Pastoral Notes for Sunday, February 22, 2026

Dear Cornerstone Family,

Today is the first Sunday of the six-week season in the church calendar known as Lent.

The word Lent comes from the Anglo-Saxon term for “length.” It’s a term commonly used for springtime when the day light lengthens and the days grow longer. This is why the season of Lent begins in the shorter days of winter when it’s cold and dreary but ends when the daylight has increased and the signs of spring are everywhere.

The move from cold and dark to warm and light is the spiritual story Lent tells. The emptiness and deadness of winter eventually giving way to the fullness and life of spring is a creational picture of the cross-to-empty-tomb story. The season of Lent trudges through the wintertime of the cross, full of pain and death, unto the skip-in-your-step springtime of the resurrection, charged with healing and hope. 

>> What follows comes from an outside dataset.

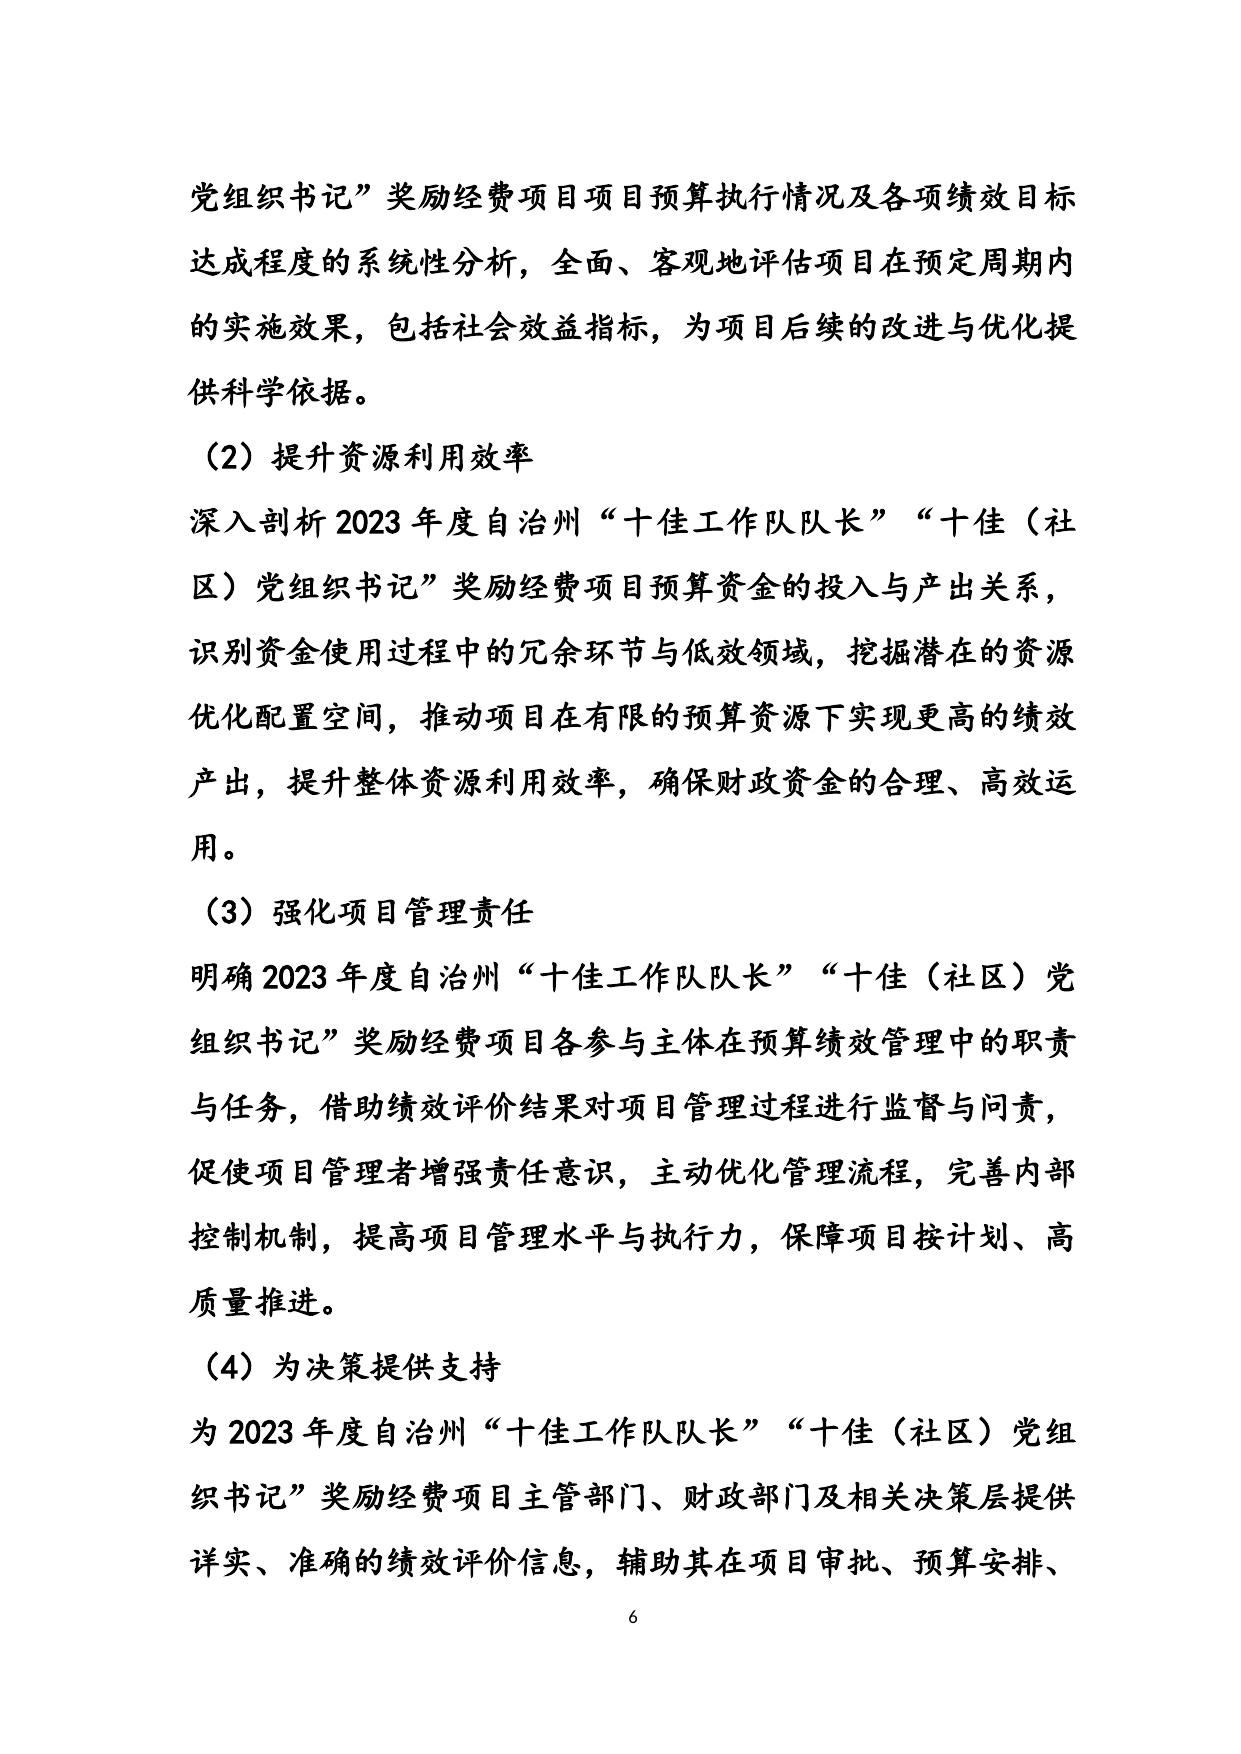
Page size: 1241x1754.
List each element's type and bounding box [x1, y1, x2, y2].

As Christ followers, our lives are shaped by this story, for this story is the story. It is the true story of the world. And we, creatures recreated in Christ, we live the Christ story day by day, ordering each moment by our Savior’s footsteps (2 Corinthians 5:17).

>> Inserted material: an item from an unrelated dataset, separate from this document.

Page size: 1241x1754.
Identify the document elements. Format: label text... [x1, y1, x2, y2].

Imagine your whole life as trailing Jesus Christ. He cut the trail having gone on ahead of you in the cross, resurrection, and the ascension. But now he’s come back to be with you by the Spirit and walk the whole way with you. Every moment he speaks to you by his Word. Assuring you of his presence and love. Warning you of danger. Encouraging you forward on the path. Showing you where he stepped. Guiding you by the pattern of his life.

As you listen and look to him, you begin to see the cross-to-resurrection story take hold in your life. As you recount your past, different bends in the trail, you interpret them according to your Savior’s story. As you encounter trials and joys, dark valleys and mountain tops, each turn is illumined by your Savior’s story. As you look ahead to the uncertainties that await in future legs of the journey, your imaginings are shaped by your Savior’s story.

In a word, you are learning to take up your cross daily and follow him (Matthew 16:24). You are learning to live by the strength and the surprising peace and joy of the resurrection Spirit who lives within you (Romans 8:11). You are experiencing more of what it means to be afflicted, persecuted, and struck down, but not crushed, despairing, or destroyed. You are carrying in our body the death of Jesus while increasingly the life of Jesus is manifested in you (2 Corinthians 4:8-12).

For you are learning to live life how it’s supposed to be lived––looking to Jesus, the author and perfector of your faith (Romans 12:2). When you start living that way even the crosses begin to feel a little lighter. For his yoke really is easy. His burden really is light (Matthew 11:28-29).